##### The data
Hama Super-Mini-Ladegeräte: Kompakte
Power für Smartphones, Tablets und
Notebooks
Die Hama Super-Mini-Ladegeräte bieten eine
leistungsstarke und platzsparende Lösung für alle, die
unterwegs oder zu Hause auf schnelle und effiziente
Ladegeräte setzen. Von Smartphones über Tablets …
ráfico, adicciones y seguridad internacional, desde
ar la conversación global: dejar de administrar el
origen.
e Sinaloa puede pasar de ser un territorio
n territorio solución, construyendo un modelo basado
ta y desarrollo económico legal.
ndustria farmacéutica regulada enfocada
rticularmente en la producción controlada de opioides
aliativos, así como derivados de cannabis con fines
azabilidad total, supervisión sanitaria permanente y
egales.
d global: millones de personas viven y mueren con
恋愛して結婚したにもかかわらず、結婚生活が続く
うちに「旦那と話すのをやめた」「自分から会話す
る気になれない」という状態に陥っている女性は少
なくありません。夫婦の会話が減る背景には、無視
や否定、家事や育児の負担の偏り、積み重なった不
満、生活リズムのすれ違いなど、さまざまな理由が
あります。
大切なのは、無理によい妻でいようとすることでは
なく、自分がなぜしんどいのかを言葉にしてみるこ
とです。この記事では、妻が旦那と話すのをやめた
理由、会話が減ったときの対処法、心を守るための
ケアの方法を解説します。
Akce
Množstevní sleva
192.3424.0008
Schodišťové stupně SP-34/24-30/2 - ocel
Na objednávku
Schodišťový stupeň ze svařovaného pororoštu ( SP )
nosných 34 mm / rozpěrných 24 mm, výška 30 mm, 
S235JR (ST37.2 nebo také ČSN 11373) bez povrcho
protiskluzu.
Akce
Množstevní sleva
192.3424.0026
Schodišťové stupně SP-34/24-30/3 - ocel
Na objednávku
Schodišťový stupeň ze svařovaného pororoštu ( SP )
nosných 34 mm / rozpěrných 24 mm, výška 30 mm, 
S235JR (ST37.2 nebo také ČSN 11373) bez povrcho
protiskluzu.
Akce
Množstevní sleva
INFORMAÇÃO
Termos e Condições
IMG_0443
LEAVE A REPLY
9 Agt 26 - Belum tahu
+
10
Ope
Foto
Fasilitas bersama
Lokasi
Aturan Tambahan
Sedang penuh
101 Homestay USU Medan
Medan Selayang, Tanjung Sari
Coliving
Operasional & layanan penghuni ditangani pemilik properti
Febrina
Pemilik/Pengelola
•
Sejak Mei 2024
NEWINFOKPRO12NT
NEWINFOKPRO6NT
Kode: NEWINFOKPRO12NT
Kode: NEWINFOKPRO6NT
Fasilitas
##########
##### The data
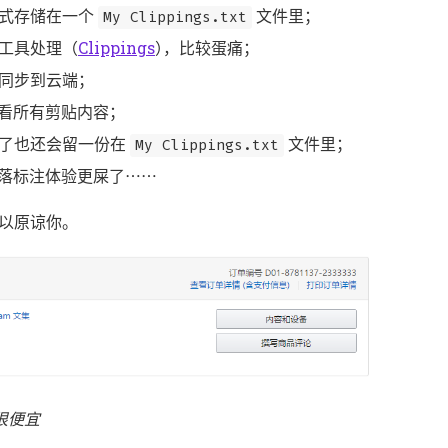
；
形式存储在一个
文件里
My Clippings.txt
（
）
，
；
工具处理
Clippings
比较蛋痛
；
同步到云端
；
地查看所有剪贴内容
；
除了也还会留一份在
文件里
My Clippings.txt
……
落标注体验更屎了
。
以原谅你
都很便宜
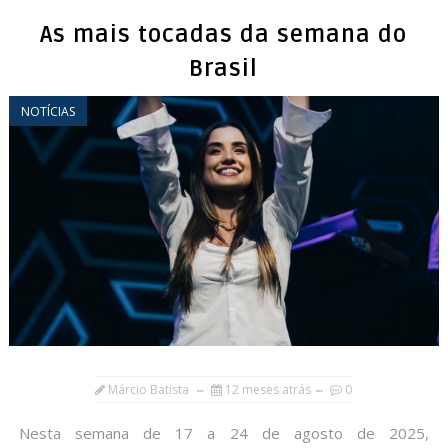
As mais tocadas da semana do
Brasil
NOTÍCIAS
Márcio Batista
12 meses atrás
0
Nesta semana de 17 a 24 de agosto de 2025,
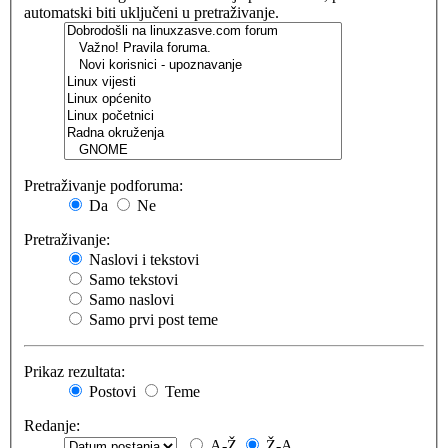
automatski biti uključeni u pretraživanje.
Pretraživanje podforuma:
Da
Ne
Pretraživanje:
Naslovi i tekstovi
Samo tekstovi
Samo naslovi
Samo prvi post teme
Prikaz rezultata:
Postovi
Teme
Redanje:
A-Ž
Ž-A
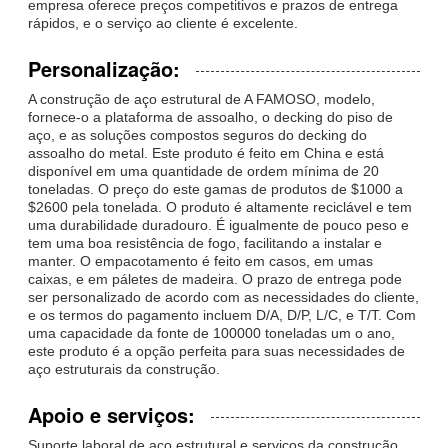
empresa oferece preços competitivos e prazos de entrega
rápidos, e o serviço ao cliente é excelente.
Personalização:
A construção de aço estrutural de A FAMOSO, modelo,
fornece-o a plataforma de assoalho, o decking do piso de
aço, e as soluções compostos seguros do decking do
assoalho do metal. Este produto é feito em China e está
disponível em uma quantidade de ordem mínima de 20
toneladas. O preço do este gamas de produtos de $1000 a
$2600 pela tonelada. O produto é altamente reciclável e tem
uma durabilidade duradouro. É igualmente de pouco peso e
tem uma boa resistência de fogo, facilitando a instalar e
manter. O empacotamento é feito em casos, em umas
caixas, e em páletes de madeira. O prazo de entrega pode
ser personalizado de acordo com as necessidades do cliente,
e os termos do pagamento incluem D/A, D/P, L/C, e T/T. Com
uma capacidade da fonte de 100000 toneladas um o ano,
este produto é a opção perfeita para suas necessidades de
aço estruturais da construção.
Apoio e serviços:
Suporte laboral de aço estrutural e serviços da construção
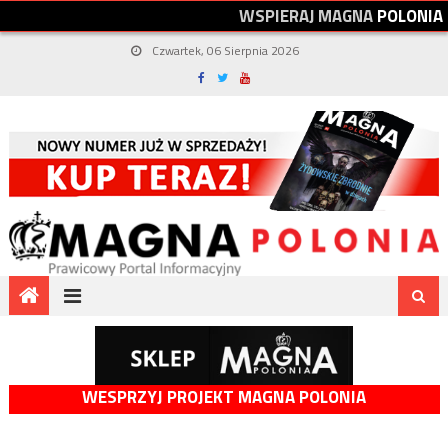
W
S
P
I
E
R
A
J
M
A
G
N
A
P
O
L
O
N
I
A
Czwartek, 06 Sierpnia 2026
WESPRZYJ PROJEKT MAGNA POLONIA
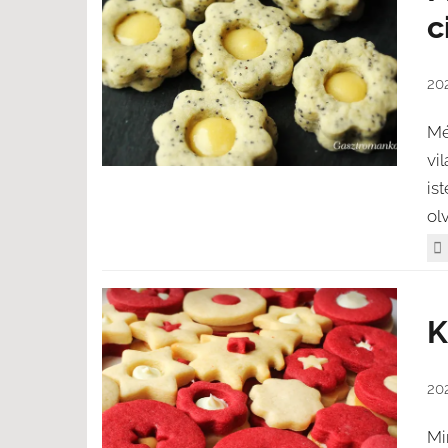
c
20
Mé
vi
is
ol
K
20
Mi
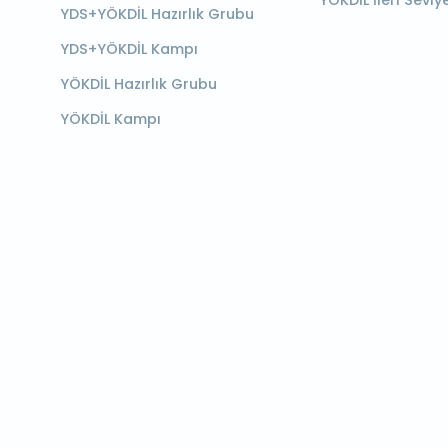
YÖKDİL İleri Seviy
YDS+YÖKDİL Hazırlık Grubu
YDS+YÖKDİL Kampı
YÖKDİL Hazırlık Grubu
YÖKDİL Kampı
##########
##### The data
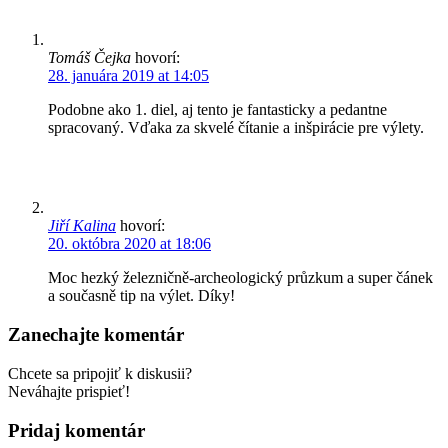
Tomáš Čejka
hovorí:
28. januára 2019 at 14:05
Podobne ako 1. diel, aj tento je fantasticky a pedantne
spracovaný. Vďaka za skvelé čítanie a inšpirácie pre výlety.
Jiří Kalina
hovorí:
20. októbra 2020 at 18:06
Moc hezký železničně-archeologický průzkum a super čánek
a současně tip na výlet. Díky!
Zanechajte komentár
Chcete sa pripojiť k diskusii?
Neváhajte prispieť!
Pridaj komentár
##########
What is being asked: The expected answer is a copy of each line in the listing above that contains "Ladegeräte".

Answer space:
Hama Super-Mini-Ladegeräte: Kompakte
Die Hama Super-Mini-Ladegeräte bieten eine
Ladegeräte setzen. Von Smartphones über Tablets …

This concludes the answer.